Rawlings School of Divinity
Doctor of Philosophy in Theology and Apologetics (PhD)
Canon, Muratorian, New Testament, Patristic, Early Christianity
History of Christianity | Religion | Religious Thought, Theology and Philosophy of Religion
Lingelbach, John F., "The Date of the Muratorian Fragment: An Inference to the Best Explanation" (2019). Doctoral Dissertations and Projects. 2202.

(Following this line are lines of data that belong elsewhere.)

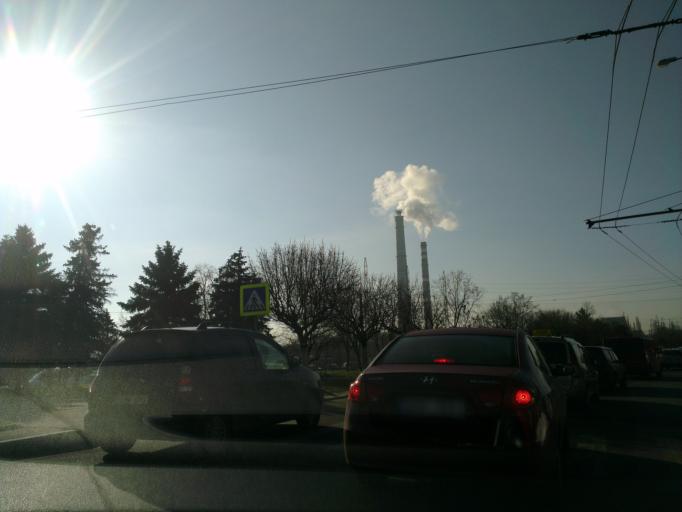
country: MD
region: Chisinau
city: Chisinau
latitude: 47.0358
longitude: 28.8890
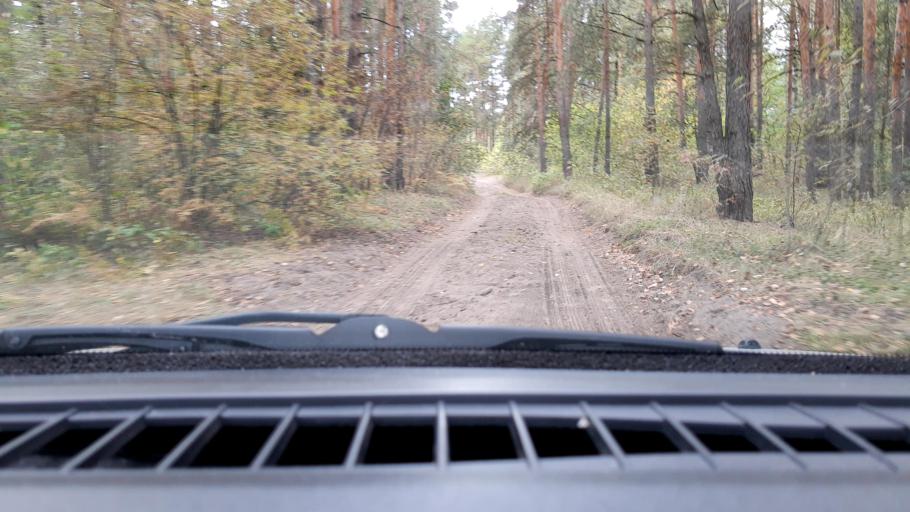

Three hundred years after its discovery, scholars find themselves unable to identify the more likely of the two hypotheses regarding the date of the Muratorian Fragment, whether it is a late second- to early third-century composition or a fourth-century composition. In light of the lingering problem of the Muratorian Fragment’s date and its significance, a new study has been conducted, and this dissertation features an exposition of that study’s conduct and findings. The study sought to break the impasse and identify the more likely of the two hypotheses regarding the date of the Fragment—that it is either a late second- to early third-century composition (the Early Hypothesis) or a fourth-century composition (the Late Hypothesis). This study found that, by making an inference to the best explanation, the Early Hypothesis is preferred. This methodology consisted of weighing the two hypotheses against five criteria: plausibility, explanatory scope, explanatory power, credibility, and simplicity. The Early Hypothesis surpassed the Late Hypothesis in every category. The problem of whether the Muratorian Fragment is a late second- to early third-century or a fourth-century composition warrants consideration because the elimination of one of the hypotheses will contribute to the resolution of other critical problems surrounding the document. Of arguably greater import, answering the question of the Fragment’s date would ultimately shed light on the residual effects of ancient orthodox theology’s interaction with heterodoxy upon the twenty-first century, effects possibly having a direct correlation with the authority Christianity ascribes to the texts which it currently includes in the New Testament. What makes this dissertation unique in its contribution to both theology and apologetics is the fact that it marks the first time the rigorous application of an objective methodology, known as “inference to the best explanation” (or IBE), has been applied to the problem of the Fragment’s date insofar as its findings have implications for Bibliology, and the demonstration of its methodology may serve as a template for the resolution of apologetic problems.